▸ Aim of the task
The output should be identical to the entries that follow.

[Dataset entries]
* * * *
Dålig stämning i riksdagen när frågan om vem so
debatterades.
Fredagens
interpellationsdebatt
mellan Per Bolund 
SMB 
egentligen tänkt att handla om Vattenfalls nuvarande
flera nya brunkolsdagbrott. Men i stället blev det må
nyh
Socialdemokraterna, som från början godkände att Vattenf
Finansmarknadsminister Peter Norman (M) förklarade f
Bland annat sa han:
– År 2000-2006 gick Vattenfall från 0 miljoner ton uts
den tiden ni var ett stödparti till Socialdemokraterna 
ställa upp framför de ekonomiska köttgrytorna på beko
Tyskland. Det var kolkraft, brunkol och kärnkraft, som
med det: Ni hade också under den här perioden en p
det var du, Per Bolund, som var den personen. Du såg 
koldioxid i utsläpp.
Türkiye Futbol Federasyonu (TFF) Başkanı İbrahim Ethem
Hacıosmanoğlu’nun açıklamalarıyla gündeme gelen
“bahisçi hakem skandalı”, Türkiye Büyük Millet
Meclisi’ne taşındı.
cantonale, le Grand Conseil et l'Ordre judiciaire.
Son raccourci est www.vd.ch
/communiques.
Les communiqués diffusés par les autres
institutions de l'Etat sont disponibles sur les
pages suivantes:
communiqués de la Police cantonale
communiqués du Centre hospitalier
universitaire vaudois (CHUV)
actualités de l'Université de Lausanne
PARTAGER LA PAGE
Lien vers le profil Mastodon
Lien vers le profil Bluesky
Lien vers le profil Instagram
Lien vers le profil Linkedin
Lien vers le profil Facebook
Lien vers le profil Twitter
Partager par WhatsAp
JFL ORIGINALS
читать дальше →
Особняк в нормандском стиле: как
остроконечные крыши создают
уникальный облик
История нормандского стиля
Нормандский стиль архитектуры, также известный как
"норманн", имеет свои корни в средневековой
* * * *
▸ Answer box
Dålig stämning i riksdagen när frågan om vem so
debatterades.
Fredagens
interpellationsdebatt
mellan Per Bolund 
SMB 
egentligen tänkt att handla om Vattenfalls nuvarande
flera nya brunkolsdagbrott. Men i stället blev det må
nyh
Socialdemokraterna, som från början godkände att Vattenf
Finansmarknadsminister Peter Norman (M) förklarade f
Bland annat sa han:
– År 2000-2006 gick Vattenfall från 0 miljoner ton uts
den tiden ni var ett stödparti till Socialdemokraterna 
ställa upp framför de ekonomiska köttgrytorna på beko
Tyskland. Det var kolkraft, brunkol och kärnkraft, som
med det: Ni hade också under den här perioden en p
det var du, Per Bolund, som var den personen. Du såg 
koldioxid i utsläpp.
Türkiye Futbol Federasyonu (TFF) Başkanı İbrahim Ethem
Hacıosmanoğlu’nun açıklamalarıyla gündeme gelen
“bahisçi hakem skandalı”, Türkiye Büyük Millet
Meclisi’ne taşındı.
cantonale, le Grand Conseil et l'Ordre judiciaire.
Son raccourci est www.vd.ch
/communiques.
Les communiqués diffusés par les autres
institutions de l'Etat sont disponibles sur les
pages suivantes:
communiqués de la Police cantonale
communiqués du Centre hospitalier
universitaire vaudois (CHUV)
actualités de l'Université de Lausanne
PARTAGER LA PAGE
Lien vers le profil Mastodon
Lien vers le profil Bluesky
Lien vers le profil Instagram
Lien vers le profil Linkedin
Lien vers le profil Facebook
Lien vers le profil Twitter
Partager par WhatsAp
JFL ORIGINALS
читать дальше →
Особняк в нормандском стиле: как
остроконечные крыши создают
уникальный облик
История нормандского стиля
Нормандский стиль архитектуры, также известный как
"норманн", имеет свои корни в средневековой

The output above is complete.